### WHAT YOU WILL DO
Your task is to reproduce the listing exactly, without its images.

### GIVEN MATERIAL

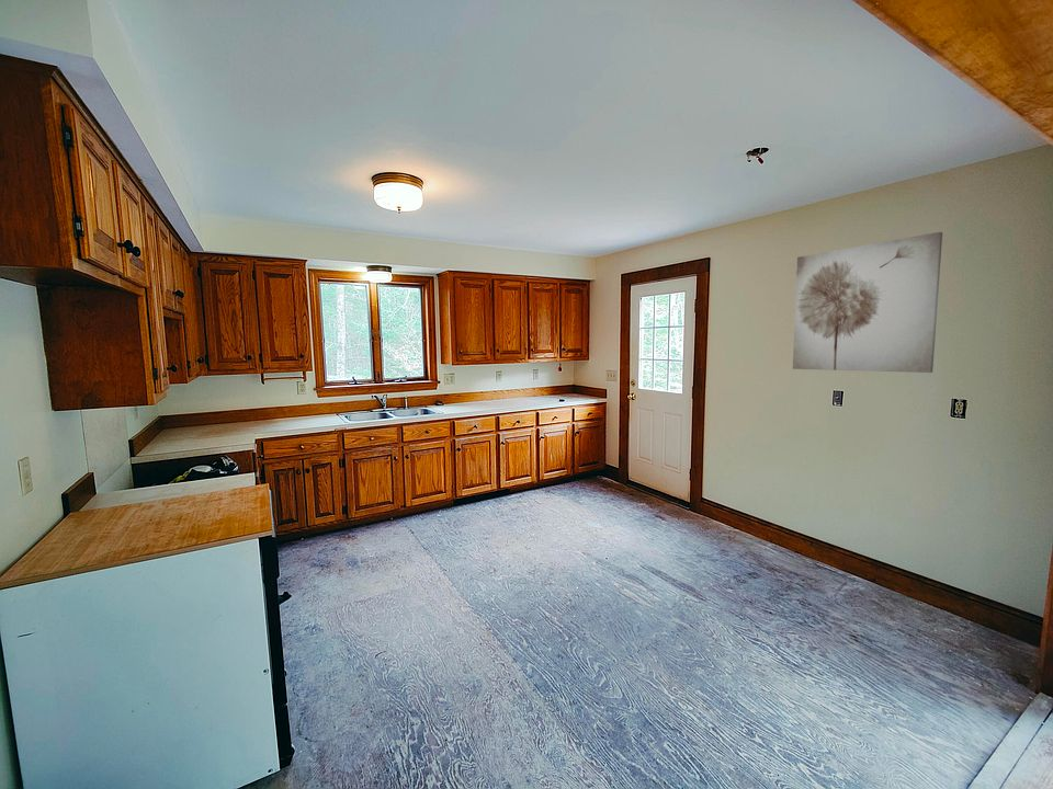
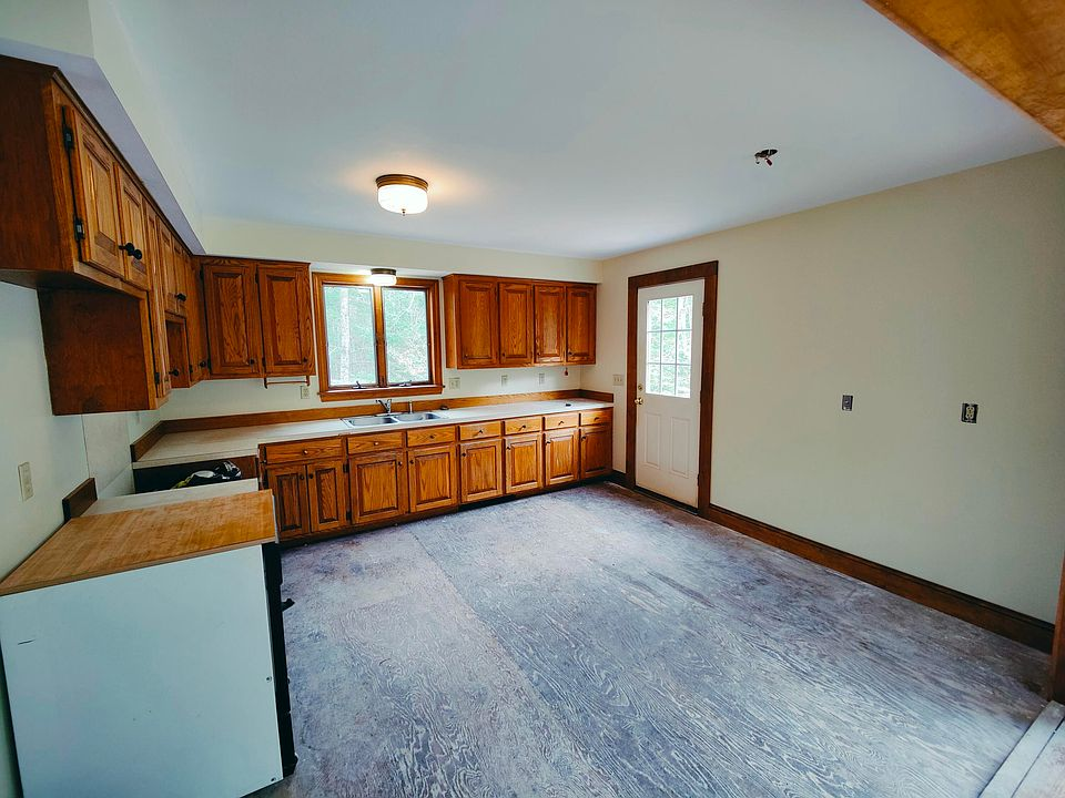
- wall art [792,231,943,374]
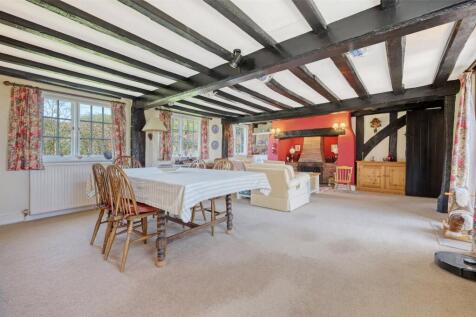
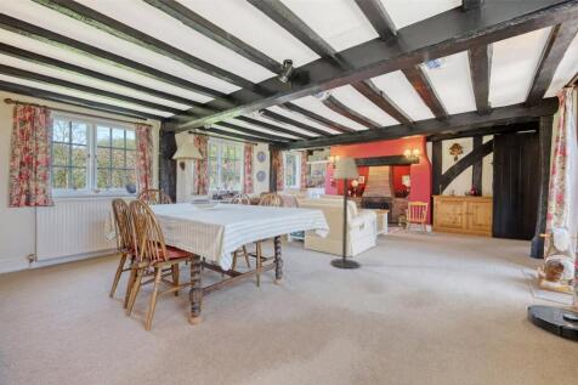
+ floor lamp [329,155,362,270]
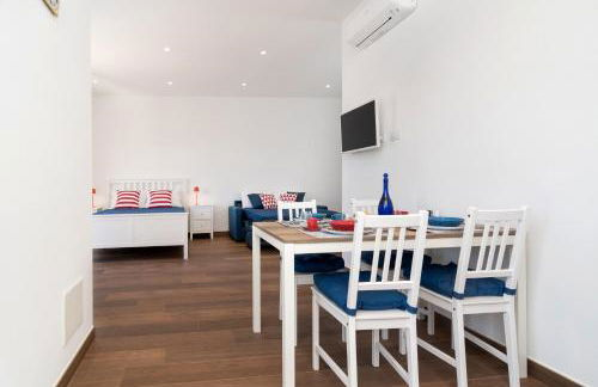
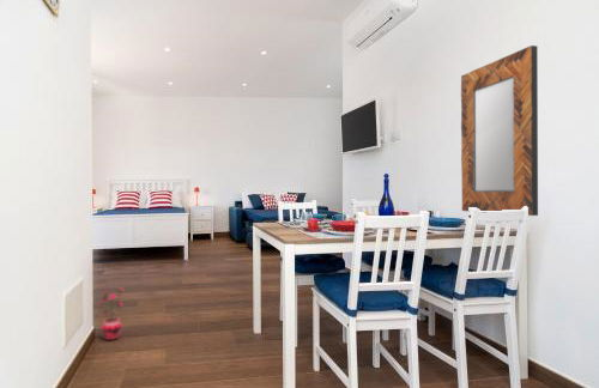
+ home mirror [460,44,539,217]
+ potted plant [96,286,125,341]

### RESULT BELOW
- wall art [792,231,943,374]
+ floor lamp [329,155,362,270]
+ home mirror [460,44,539,217]
+ potted plant [96,286,125,341]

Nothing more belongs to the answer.